Sunday, July 21, 2013

The Next Greatest Generation

This week's guest blog is from Dr. Ryan Longnecker, a Metro-Nashville Public School Dean of Students at an urban middle school. His musings here are a charge for us all to reflect upon the current state of public education and see where it is we (each and every one of us) can contribute.

Tom Brokaw originally coined the term "The Greatest Generation" to describe the generation "who grew up in the United States during the deprivation of the Great Depression, and then went on to fight in World War II, as well as those whose productivity within the war's home front made a decisive material contribution to the war effort." This great group of people, who despite their desperate beginnings, came together as a nation to defeat great evils and desperate odds. This is one of the main reasons our country can enjoy the freedoms and successes that it does today.



Now our country faces another great evil and desperate odds....but on a completely different front, and instead of struggling against outside forces that would threaten the freedoms of our nation, we now fight an internal war that is slowly chipping away at the very foundations that make our people and land great.

The current state of education has become a battleground as teachers, students, parents, governments, LEA's, and private businesses all maintain that they know what is best for learning and blame the other parties for the lack of achievement in our schools. Every day brings a new wave of methods, technologies, and learning methods that are promised to raise achievement, growth, and the success of students. And yet, the solution does not lie in trinkets and methods, it sits on our kitchen tables.

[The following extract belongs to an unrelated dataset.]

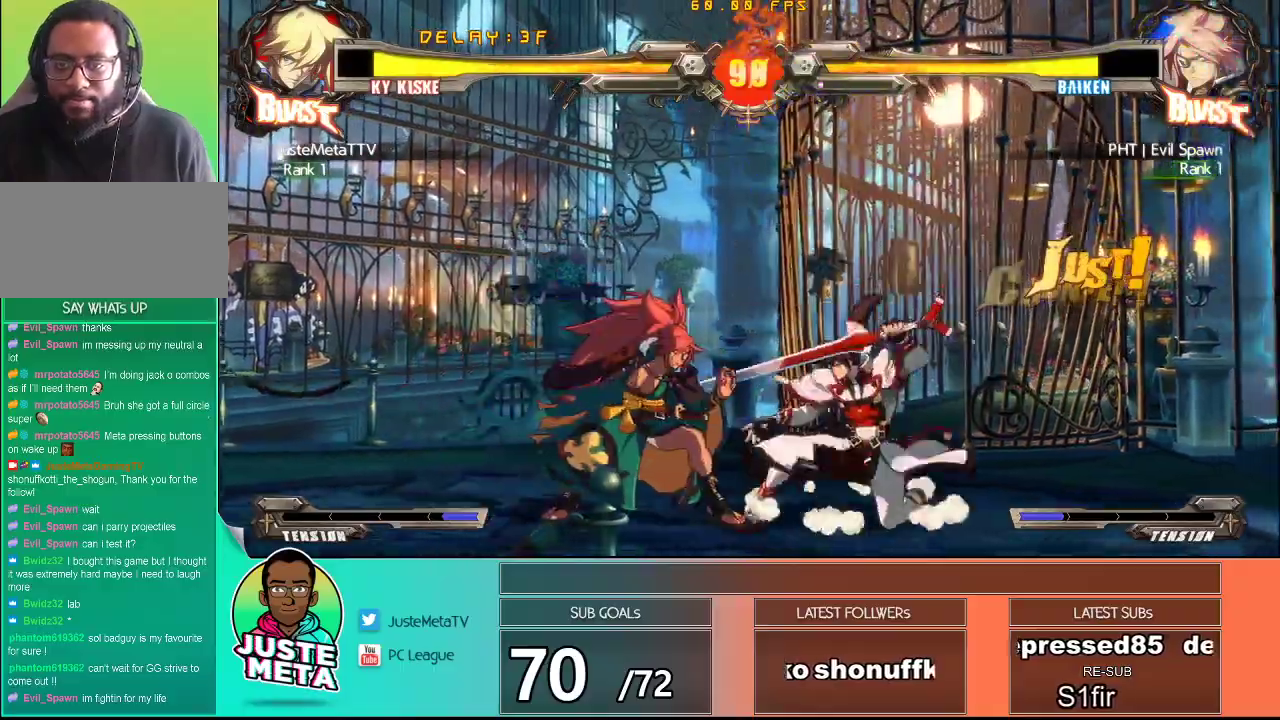
{"buttons": ["CROSS", "SQUARE"], "left_stick": "down-right", "events": []}
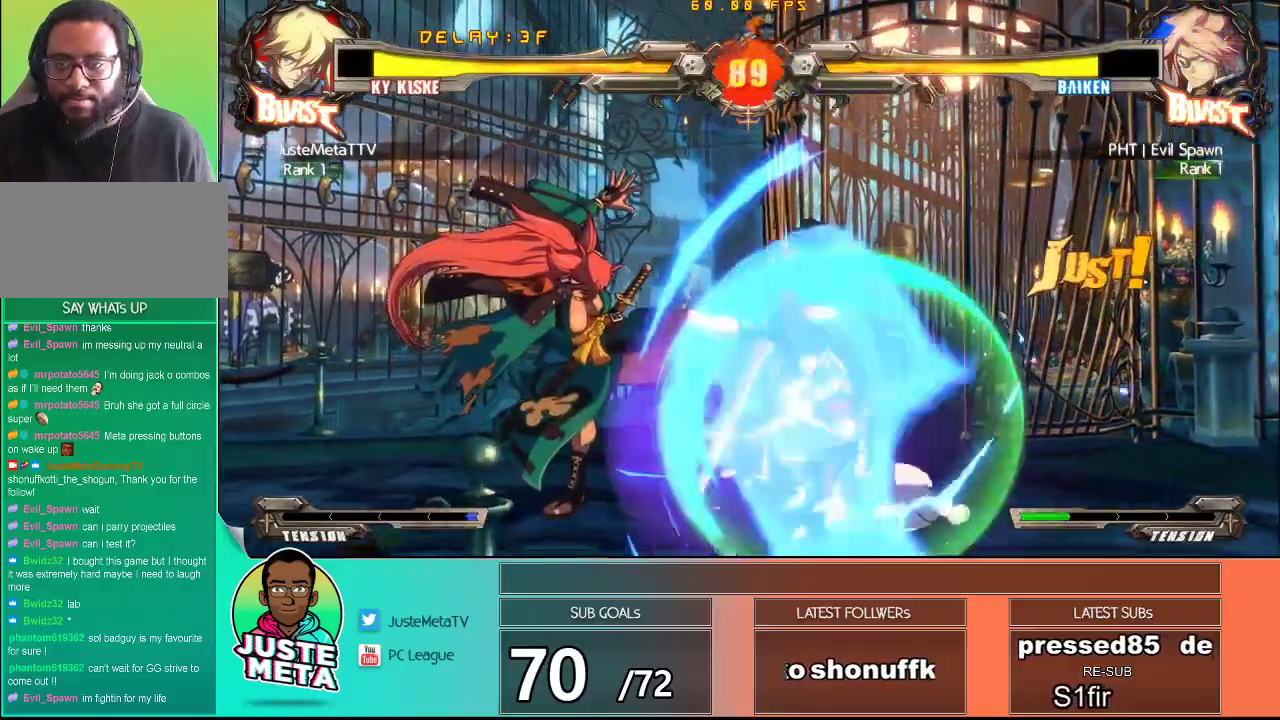
{"buttons": [], "left_stick": "down", "events": [[50, "CROSS", "up"], [50, "SQUARE", "up"], [117, "left_stick", "left"], [233, "CROSS", "down"], [317, "CROSS", "up"], [383, "TRIANGLE", "down"], [417, "left_stick", "center"], [467, "TRIANGLE", "up"], [483, "left_stick", "down"]]}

To "fix" our education system and put it back on the path towards success will take the efforts of the NEXT "Greatest Generation." It will take an entire generation letting go of the current mindset of "what can I get for myself" and "what can I do to enjoy myself tonight" and getting back to a sense of sacrifice for the greater good. It will take turning off the TV and getting back to the kitchen table. Putting down the iPad and teaching your child how to multiply fractions. Take a moment and read http://www.michigan.gov/documents/Final_Parent_Involvement_Fact_Sheet_14732_7.pdf and ask yourself if YOU are making the sacrifices you need to make so that your children will be successful.

What are your thoughts? What did you think about the statistics in the www.michigan.gov article? Are we living in desperate times? Could this next generation be the NEXT Greatest Generation?